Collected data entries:

»»

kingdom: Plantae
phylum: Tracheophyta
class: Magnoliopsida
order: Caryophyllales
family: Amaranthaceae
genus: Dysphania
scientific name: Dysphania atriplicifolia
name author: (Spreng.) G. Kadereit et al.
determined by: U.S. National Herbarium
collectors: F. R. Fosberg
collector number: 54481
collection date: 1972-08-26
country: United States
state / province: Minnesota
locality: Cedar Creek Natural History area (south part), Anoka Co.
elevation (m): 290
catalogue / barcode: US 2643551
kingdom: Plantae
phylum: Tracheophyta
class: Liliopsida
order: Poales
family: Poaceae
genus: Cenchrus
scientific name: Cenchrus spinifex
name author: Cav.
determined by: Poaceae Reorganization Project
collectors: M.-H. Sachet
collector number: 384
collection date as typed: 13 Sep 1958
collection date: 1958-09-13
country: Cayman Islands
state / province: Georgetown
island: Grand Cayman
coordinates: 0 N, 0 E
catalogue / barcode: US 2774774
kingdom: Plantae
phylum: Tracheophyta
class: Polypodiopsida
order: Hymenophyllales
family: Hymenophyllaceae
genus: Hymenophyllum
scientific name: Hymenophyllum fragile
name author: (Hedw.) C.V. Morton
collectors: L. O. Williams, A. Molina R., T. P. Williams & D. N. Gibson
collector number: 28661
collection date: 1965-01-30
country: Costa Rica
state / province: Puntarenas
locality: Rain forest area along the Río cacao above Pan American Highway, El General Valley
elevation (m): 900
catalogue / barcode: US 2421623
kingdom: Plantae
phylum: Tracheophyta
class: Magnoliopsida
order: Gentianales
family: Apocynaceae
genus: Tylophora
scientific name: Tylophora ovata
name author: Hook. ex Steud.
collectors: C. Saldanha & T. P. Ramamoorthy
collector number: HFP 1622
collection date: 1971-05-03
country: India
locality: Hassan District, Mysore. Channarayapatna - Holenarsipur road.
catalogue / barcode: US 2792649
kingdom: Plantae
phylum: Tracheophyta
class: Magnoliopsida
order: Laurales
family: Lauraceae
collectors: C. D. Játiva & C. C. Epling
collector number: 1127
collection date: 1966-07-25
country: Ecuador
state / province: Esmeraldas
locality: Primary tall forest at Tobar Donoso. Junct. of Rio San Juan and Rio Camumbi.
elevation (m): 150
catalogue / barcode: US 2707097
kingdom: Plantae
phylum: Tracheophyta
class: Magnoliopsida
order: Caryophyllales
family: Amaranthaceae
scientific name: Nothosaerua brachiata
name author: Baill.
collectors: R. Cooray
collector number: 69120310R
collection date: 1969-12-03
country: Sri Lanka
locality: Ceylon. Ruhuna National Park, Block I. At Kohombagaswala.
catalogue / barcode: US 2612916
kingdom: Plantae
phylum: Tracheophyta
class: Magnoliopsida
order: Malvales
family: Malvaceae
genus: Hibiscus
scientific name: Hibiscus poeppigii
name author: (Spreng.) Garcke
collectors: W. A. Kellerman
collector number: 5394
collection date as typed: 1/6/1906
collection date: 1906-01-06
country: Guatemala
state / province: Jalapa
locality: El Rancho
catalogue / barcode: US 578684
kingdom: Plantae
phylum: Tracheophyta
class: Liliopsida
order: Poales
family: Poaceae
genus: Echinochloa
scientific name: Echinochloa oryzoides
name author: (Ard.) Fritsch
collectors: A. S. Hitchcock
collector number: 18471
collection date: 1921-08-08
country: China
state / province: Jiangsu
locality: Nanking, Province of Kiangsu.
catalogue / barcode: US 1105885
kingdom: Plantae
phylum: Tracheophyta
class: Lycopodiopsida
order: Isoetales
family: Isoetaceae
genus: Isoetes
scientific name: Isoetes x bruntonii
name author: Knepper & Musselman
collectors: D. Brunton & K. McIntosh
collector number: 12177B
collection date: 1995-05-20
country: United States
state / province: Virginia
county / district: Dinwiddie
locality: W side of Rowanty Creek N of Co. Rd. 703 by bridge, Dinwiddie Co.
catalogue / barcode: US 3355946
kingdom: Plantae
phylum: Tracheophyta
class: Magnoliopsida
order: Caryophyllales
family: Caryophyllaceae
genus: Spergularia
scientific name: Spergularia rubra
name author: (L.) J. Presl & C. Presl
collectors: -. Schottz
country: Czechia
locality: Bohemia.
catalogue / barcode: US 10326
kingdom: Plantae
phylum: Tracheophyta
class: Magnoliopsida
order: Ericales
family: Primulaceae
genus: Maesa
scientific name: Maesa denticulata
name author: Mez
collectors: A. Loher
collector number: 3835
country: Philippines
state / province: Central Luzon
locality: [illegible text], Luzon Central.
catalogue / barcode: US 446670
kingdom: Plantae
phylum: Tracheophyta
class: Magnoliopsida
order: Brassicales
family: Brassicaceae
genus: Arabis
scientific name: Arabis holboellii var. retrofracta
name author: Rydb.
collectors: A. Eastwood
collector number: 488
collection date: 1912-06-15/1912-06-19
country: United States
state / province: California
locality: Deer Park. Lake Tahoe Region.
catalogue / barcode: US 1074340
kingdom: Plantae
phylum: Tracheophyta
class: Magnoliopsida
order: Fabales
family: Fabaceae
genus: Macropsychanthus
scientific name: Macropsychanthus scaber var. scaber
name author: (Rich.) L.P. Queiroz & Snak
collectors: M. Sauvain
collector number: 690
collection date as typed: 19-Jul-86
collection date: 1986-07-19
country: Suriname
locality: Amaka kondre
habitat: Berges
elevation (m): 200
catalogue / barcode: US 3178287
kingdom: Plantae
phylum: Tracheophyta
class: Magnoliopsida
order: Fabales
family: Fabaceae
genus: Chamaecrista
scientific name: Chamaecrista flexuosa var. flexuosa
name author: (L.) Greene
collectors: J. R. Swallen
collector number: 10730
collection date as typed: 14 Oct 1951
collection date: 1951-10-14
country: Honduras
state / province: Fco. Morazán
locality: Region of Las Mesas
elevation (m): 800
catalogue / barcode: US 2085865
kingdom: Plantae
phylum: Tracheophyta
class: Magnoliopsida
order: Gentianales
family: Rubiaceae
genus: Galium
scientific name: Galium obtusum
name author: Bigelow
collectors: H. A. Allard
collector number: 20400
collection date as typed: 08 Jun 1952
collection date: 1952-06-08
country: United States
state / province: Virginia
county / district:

««

### What is needed
From the listing above, copy out word for word the lines beginning with the one that contains "elevation (m): 290" and continuing through the one that contains "collectors: L. O.", including both of those lines.

### Final answer
elevation (m): 290
catalogue / barcode: US 2643551
kingdom: Plantae
phylum: Tracheophyta
class: Liliopsida
order: Poales
family: Poaceae
genus: Cenchrus
scientific name: Cenchrus spinifex
name author: Cav.
determined by: Poaceae Reorganization Project
collectors: M.-H. Sachet
collector number: 384
collection date as typed: 13 Sep 1958
collection date: 1958-09-13
country: Cayman Islands
state / province: Georgetown
island: Grand Cayman
coordinates: 0 N, 0 E
catalogue / barcode: US 2774774
kingdom: Plantae
phylum: Tracheophyta
class: Polypodiopsida
order: Hymenophyllales
family: Hymenophyllaceae
genus: Hymenophyllum
scientific name: Hymenophyllum fragile
name author: (Hedw.) C.V. Morton
collectors: L. O. Williams, A. Molina R., T. P. Williams & D. N. Gibson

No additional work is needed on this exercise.